多様性への対応がクリエイティビティをドライブする
TBWAが近年注力している「多様性への対応」は、ディスラプションを次のステージへと押し上げる取り組みだと言える。
Chief Diversty Officer(CDO)は近年、米国で広がりつつある役職で、TBWAでは2012年5月にDoug Melville氏をCDOに迎え、国籍、人種、民族、性別、年齢、宗教、信条、社会的身分、性的指向、性同一性、障害の有無といったバックグラウンドの多様性に配慮した組織づくり・企業活動を推進している。
「テレビCMでもアメリカ全体の人口比を反映させる必要が出てきている。多様性時代に合わせたクリエイティブなメッセージや新しい表現を考えることが、エージェンシービジネスにおいて欠かせなくなっている」とMelville氏。
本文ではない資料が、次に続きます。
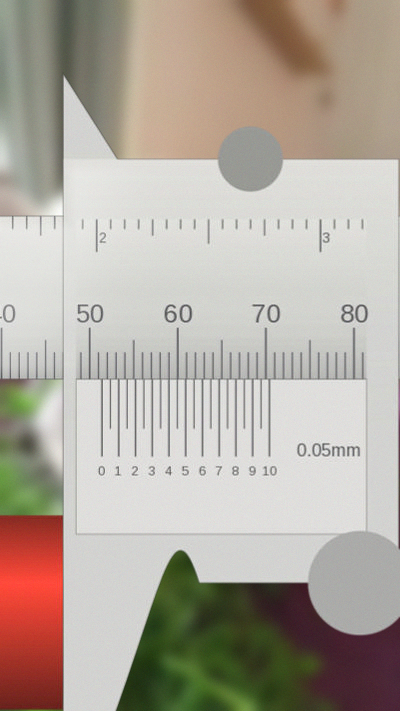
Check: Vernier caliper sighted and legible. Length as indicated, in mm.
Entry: 51.4 mm
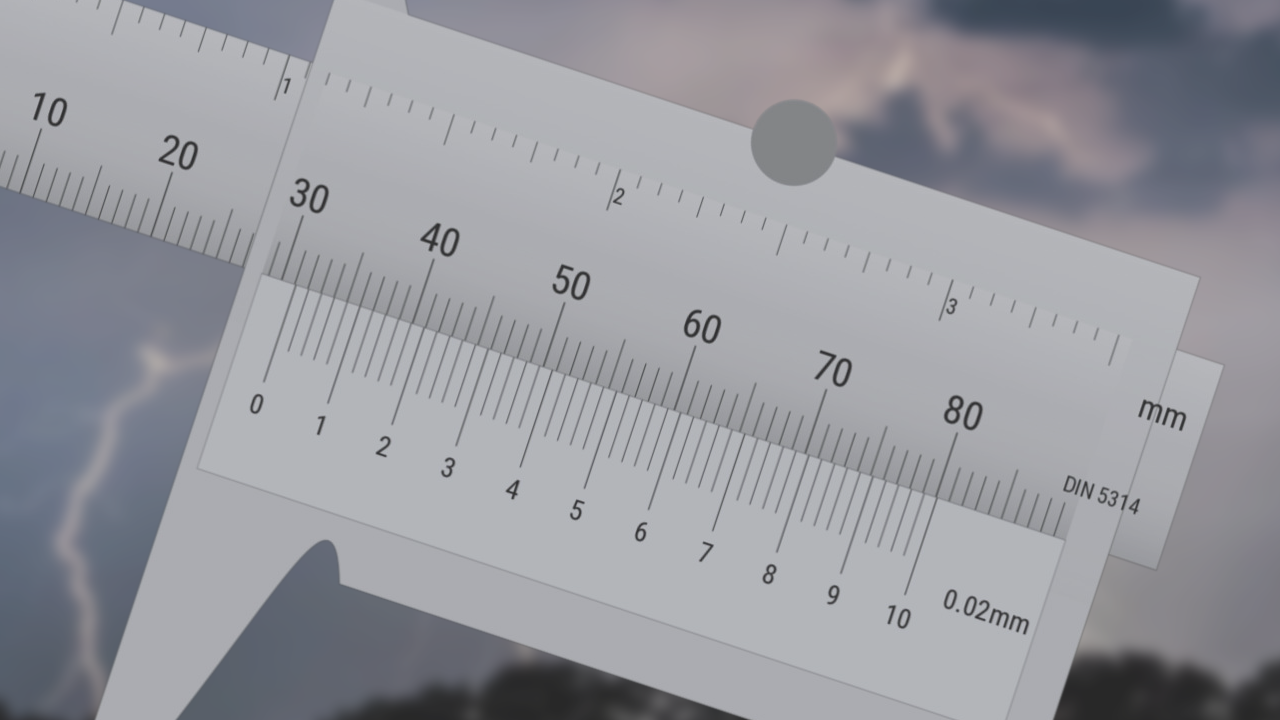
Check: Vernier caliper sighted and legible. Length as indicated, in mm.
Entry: 31.1 mm
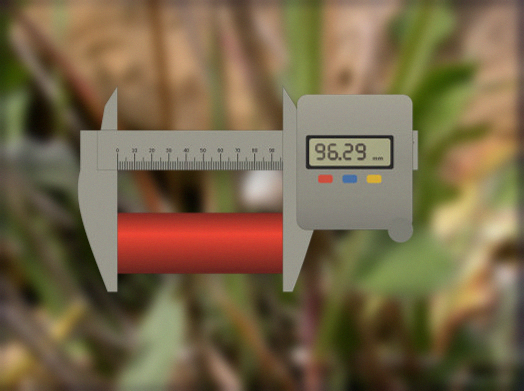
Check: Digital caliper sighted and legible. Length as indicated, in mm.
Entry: 96.29 mm
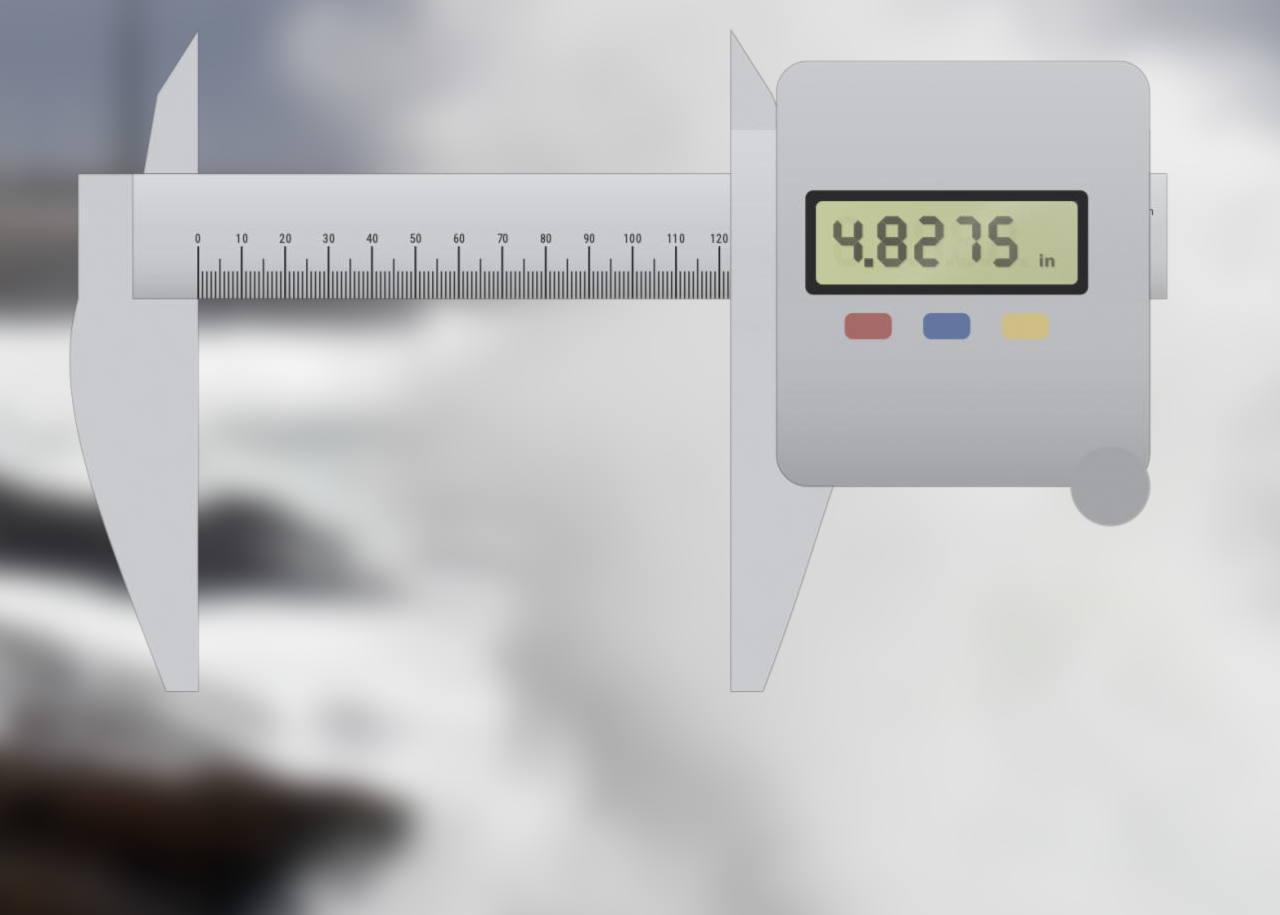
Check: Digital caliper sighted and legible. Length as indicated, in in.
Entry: 4.8275 in
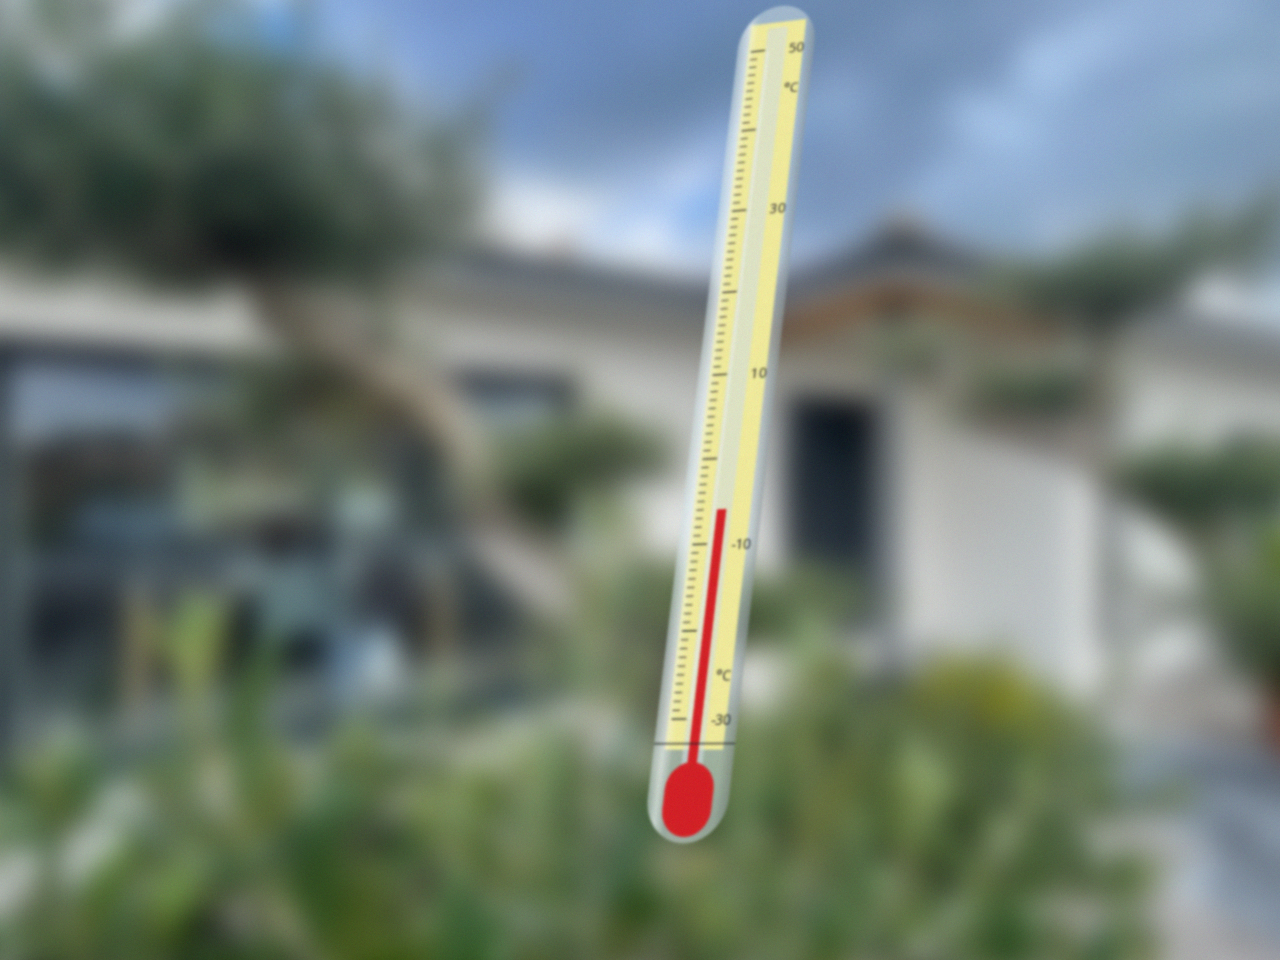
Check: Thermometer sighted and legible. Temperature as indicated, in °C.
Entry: -6 °C
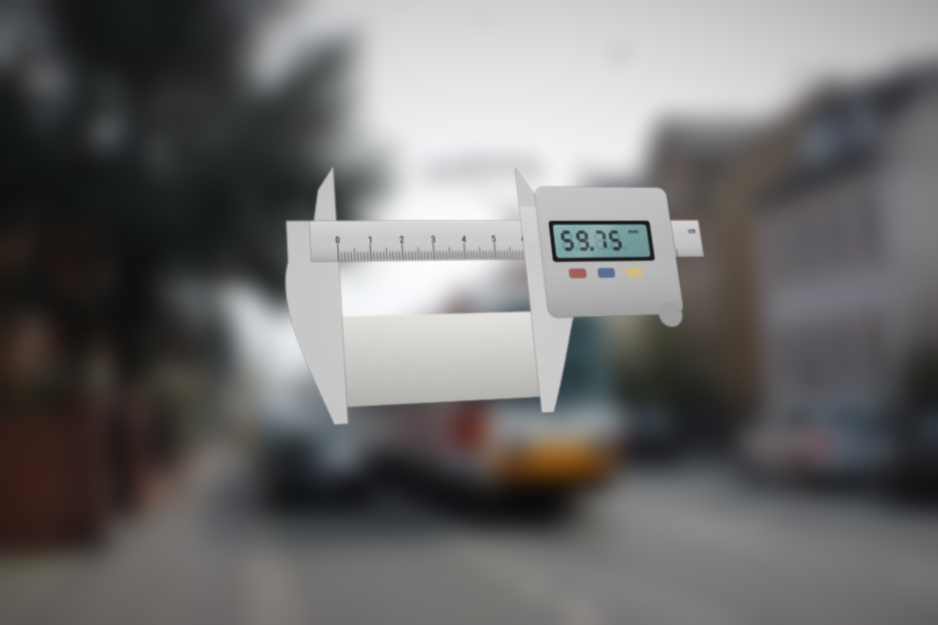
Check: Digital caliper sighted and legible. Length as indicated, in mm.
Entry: 59.75 mm
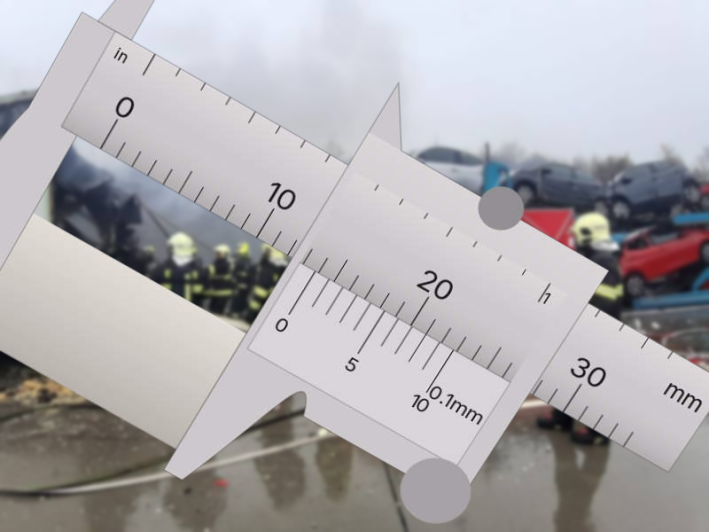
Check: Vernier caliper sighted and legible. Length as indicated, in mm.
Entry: 13.8 mm
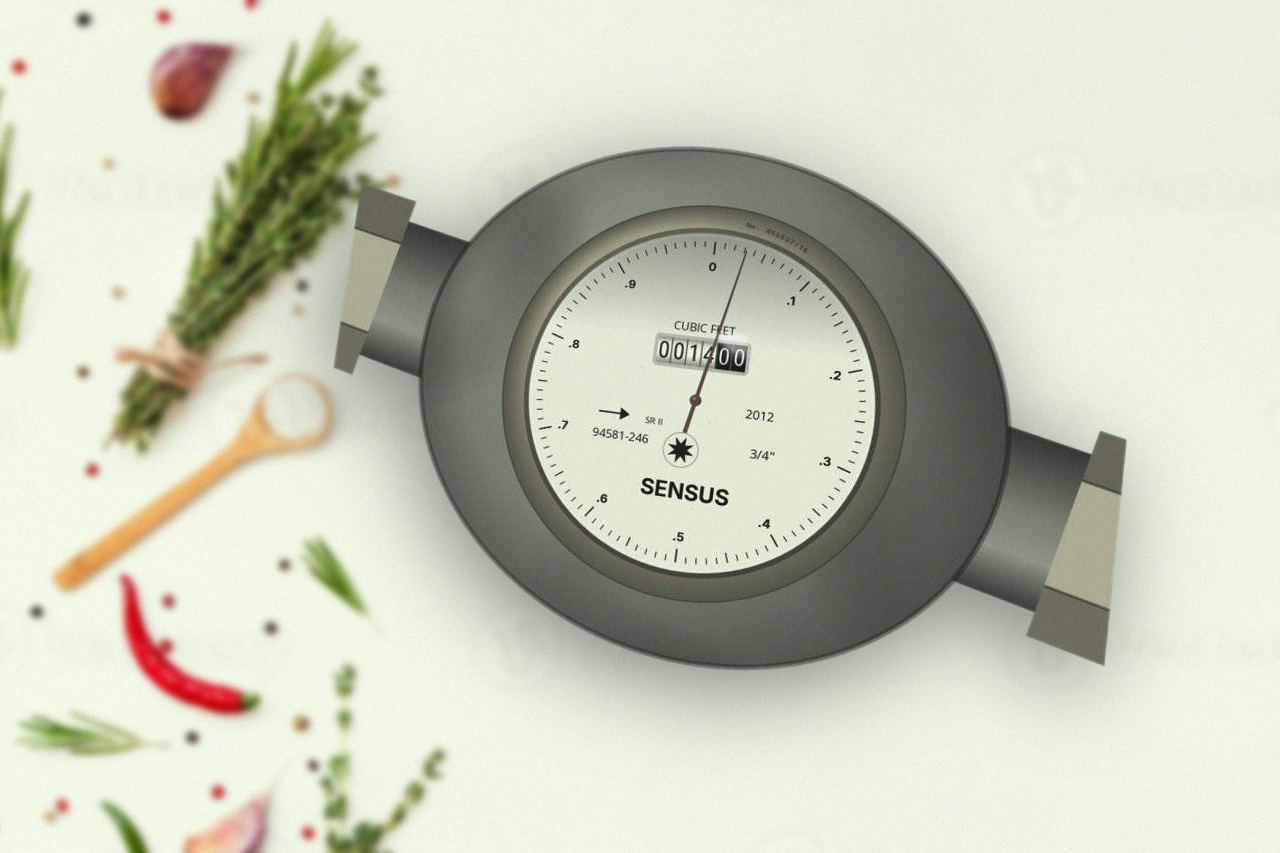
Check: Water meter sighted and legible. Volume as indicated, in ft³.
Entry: 1400.03 ft³
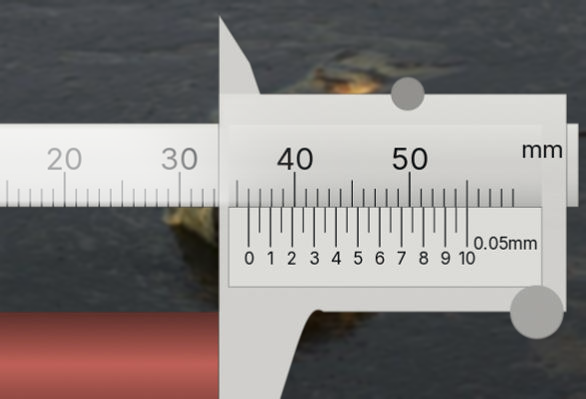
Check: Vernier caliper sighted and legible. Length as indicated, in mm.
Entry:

多様性に配慮したクリエイティブワークの事例としては、TBWA\Chiat\Dayが手がけ、カンヌライオンズ2015 フィルム部門でゴールドを受賞した、ゲータレードの企業広告「Made in NY」を例に挙げた。
ニューヨーク・ヤンキースのスーパースター、デレク・ジーターの引退にスポットを当てた同CMでは、年齢も人種も職業も関係なく、ジーターを尊敬するニューヨークの多くの人々が、彼と交流する様子が描かれている。
CDOが管轄する「多様性」には、従業員の多様性はもちろん、サプライチェーン(ビジネスパートナー)の多様性、また文化的な多様性も含まれる。
さまざまな違いを尊重して受け入れ、「違い」を積極的に生かすことは、変化しつづけるビジネス環境や多様化する顧客ニーズに対応し、企業としての優位性を確立することにもつながる。
Melville氏は、「優れたクリエイティビティを生み出すためには、異質なものとのコラボレーションが必要です。テクノロジーベンダーやサービスエージェンシーなどのパートナーは、いつも同じ企業と組むのではなく、常に新しい企業との出会いを求めています。慣れ親しんだものや人・企業ではなく、あえて異質なものを取り入れるよう仕向けることが、私の仕事だと思っています」と話す。